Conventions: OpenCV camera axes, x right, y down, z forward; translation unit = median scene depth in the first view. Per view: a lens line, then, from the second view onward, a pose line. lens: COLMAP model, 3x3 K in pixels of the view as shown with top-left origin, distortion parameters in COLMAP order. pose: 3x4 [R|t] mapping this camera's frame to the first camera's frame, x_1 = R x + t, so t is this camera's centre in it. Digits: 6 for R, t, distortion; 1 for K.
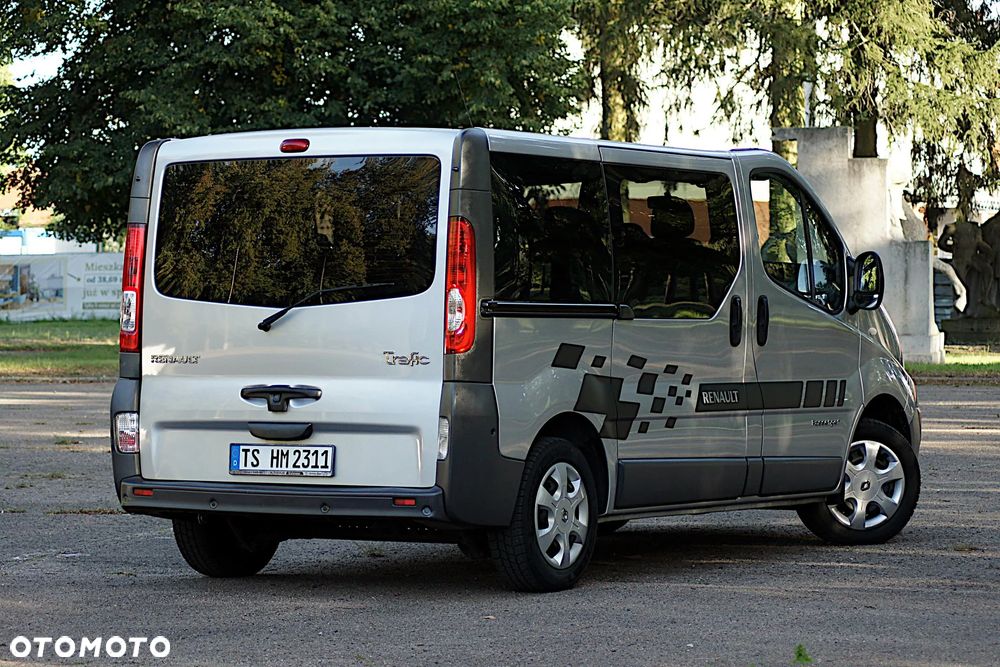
lens RADIAL K [[3438.6, 0, 498.8], [0, 3438.6, 333.0], [0, 0, 1]] dist [-0.063761, -1.863357]
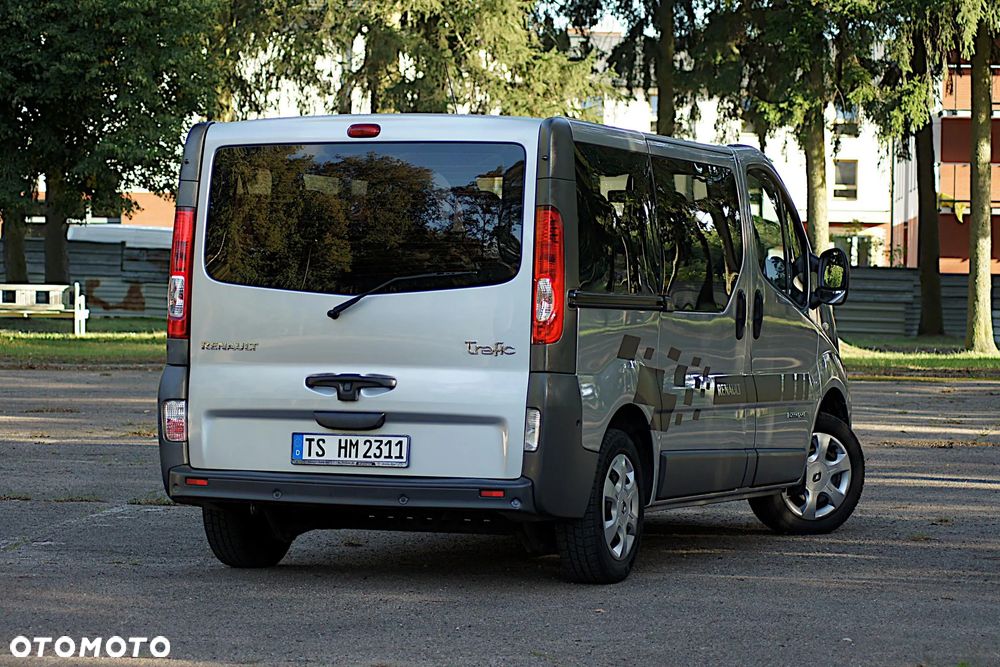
lens RADIAL K [[3214.1, 0, 497.7], [0, 3214.1, 332.6], [0, 0, 1]] dist [-0.154213, -0.641657]
pose [[0.985961, 0.012148, 0.166533, -0.172150], [-0.012576, 0.999920, 0.001513, 0.001432], [-0.166501, -0.003586, 0.986035, 0.085353]]
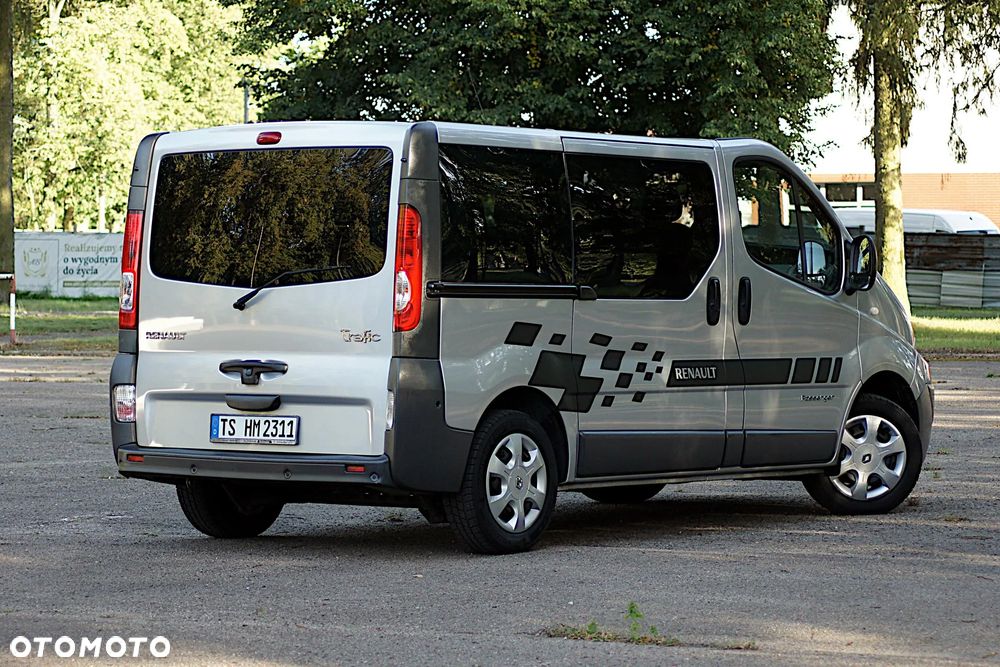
lens RADIAL K [[3438.6, 0, 498.8], [0, 3438.6, 333.0], [0, 0, 1]] dist [-0.063761, -1.863357]
pose [[0.993603, 0.003151, -0.112885, 0.132902], [-0.002344, 0.999971, 0.007283, -0.001364], [0.112904, -0.006971, 0.993581, -0.063710]]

▶ **Activity**
Could you put every line of the listing above into a JSON list of strings, one string per line, with blank lines and the pictures left out?

▶ **Exercise answer**
[
  "Conventions: OpenCV camera axes, x right, y down, z forward; translation unit = median scene depth in the first view. Per view: a lens line, then, from the second view onward, a pose line. lens: COLMAP model, 3x3 K in pixels of the view as shown with top-left origin, distortion parameters in COLMAP order. pose: 3x4 [R|t] mapping this camera's frame to the first camera's frame, x_1 = R x + t, so t is this camera's centre in it. Digits: 6 for R, t, distortion; 1 for K.",
  "lens RADIAL K [[3438.6, 0, 498.8], [0, 3438.6, 333.0], [0, 0, 1]] dist [-0.063761, -1.863357]",
  "lens RADIAL K [[3214.1, 0, 497.7], [0, 3214.1, 332.6], [0, 0, 1]] dist [-0.154213, -0.641657]",
  "pose [[0.985961, 0.012148, 0.166533, -0.172150], [-0.012576, 0.999920, 0.001513, 0.001432], [-0.166501, -0.003586, 0.986035, 0.085353]]",
  "lens RADIAL K [[3438.6, 0, 498.8], [0, 3438.6, 333.0], [0, 0, 1]] dist [-0.063761, -1.863357]",
  "pose [[0.993603, 0.003151, -0.112885, 0.132902], [-0.002344, 0.999971, 0.007283, -0.001364], [0.112904, -0.006971, 0.993581, -0.063710]]"
]